At SCA, Naomi said data-informed insights were helping to develop better campaigns for clients. Tools they were using could infer when a listener was commuting, at work, or on a run, for example.
Using this data, SCA was able to create and serve relevant and contextual messages with much more granularity. “Talking to the right people at the right time helps the media dollar work harder,” Naomi said.
3. How data-driven decision-making helps to serve customers in uncertain times
In the current environment, many marketers are under huge pressure to demonstrate the impact and value of their investments.
Naomi said SCA was leaning on data partnerships to help them understand how consumer behavior is changing in response to certain events, such as the Australian federal election in May.
By looking at what people are spending their money on, for example, and how that is changing for listeners of different radio networks, Naomi said they could create content “that’s going to be relevant for those audiences in that short period leading up to the election.”

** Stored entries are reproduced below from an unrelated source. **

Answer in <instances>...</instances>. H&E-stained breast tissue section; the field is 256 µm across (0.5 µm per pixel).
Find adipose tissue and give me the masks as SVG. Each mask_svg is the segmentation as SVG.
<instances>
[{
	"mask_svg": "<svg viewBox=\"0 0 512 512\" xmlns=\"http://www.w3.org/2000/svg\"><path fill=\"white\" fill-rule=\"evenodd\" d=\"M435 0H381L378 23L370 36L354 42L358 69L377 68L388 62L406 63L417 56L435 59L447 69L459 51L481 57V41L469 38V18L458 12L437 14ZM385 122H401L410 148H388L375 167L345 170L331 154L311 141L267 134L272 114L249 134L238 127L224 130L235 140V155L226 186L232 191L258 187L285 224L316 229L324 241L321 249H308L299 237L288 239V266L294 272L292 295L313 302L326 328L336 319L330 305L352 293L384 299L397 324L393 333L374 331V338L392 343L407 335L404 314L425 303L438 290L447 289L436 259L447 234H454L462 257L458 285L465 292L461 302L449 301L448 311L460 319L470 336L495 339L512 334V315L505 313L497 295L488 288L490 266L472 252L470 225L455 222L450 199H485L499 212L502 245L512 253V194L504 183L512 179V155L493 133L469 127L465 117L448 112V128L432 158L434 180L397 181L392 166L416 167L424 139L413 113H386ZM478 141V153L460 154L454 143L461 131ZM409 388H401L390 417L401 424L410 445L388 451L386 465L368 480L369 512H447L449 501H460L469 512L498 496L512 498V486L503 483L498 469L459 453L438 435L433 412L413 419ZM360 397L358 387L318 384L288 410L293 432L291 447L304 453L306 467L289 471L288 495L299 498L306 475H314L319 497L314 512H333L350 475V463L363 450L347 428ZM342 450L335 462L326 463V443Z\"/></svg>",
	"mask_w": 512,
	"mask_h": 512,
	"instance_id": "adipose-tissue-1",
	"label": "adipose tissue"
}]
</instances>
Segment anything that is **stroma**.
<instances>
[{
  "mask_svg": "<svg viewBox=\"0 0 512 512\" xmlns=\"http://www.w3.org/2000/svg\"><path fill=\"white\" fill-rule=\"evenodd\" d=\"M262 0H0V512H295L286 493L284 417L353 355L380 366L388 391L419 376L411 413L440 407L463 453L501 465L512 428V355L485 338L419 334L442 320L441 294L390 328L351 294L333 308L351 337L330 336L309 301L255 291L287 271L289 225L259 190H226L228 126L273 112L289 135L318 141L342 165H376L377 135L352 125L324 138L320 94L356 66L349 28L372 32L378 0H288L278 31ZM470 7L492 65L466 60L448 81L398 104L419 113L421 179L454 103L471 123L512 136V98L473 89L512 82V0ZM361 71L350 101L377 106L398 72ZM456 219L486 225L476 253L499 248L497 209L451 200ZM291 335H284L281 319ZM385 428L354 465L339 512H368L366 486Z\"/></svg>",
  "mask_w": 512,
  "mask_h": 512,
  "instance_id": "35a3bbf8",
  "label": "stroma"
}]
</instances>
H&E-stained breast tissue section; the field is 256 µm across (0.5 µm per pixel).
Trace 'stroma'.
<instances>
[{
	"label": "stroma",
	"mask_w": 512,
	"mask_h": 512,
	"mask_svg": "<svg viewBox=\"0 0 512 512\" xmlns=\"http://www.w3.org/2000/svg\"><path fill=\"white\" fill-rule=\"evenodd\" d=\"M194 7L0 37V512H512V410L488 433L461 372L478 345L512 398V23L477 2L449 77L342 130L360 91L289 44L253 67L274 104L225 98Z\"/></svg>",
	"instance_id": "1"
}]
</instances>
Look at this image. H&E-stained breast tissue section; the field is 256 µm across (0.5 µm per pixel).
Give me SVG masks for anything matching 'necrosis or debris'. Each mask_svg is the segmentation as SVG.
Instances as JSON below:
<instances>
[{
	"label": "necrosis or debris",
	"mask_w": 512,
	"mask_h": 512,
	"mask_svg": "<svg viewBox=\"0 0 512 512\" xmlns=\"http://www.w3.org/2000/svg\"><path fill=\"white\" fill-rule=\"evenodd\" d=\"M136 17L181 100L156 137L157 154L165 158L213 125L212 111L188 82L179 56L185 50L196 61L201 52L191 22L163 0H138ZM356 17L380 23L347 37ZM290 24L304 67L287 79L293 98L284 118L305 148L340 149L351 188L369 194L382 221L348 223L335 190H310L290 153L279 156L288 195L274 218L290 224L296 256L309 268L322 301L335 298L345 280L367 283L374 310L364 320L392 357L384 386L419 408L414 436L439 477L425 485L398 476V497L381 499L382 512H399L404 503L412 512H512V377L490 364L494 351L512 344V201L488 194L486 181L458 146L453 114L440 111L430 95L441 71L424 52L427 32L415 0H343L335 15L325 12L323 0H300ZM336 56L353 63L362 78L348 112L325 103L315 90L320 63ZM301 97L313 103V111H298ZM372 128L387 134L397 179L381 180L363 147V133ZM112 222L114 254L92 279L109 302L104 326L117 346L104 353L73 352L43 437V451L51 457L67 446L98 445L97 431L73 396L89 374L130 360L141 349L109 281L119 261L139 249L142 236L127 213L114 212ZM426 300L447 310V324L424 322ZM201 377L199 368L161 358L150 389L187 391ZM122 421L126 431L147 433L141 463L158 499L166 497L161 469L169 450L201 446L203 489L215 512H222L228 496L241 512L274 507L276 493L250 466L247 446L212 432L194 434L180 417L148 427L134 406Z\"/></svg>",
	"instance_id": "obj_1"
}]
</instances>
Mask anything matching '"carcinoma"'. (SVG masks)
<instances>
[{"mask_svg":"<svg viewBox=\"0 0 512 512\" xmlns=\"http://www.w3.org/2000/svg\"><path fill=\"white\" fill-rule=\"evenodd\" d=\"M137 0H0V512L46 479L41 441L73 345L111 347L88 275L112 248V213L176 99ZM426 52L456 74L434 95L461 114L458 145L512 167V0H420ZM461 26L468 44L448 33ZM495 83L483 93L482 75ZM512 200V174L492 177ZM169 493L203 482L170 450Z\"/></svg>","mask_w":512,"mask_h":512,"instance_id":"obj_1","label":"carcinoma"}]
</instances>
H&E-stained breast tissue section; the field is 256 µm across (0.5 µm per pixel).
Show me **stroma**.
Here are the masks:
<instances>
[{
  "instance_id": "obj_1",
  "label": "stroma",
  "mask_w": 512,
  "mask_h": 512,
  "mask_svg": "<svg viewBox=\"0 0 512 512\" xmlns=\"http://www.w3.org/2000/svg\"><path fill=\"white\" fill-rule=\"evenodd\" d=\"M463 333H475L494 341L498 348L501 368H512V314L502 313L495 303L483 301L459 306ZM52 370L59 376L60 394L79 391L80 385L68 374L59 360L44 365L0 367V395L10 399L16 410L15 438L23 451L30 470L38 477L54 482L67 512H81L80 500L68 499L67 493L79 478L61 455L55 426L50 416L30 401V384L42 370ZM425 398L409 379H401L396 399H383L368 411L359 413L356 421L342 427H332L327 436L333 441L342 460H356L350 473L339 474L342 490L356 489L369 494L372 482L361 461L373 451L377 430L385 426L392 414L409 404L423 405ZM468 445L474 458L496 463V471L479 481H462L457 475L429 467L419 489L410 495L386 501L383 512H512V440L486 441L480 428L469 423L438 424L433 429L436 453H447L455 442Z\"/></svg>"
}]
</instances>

In contrast, Susan focused on the longer term. “Don’t confuse fast change with deep change,” she said. “Data can help you understand the meaningful changes that are going to stick over time and what are the things that are just trends.”
She cited scenario planning as a data-led technique she used to inform decision-making around how the cost-of-living crisis will impact people’s desire to travel in the future.
“It’s about blending timeless human truths with new signals so that you can stay creatively interesting and get cut through, but also commercially relevant,” Susan concluded.
Susan Coghill, Naomi Gorringe, and Tamara Howe were speaking at From data to decisions: Driving profitable growth with marketing effectiveness, a Marketing Masterclass event by the AANA in partnership with Gain Theory.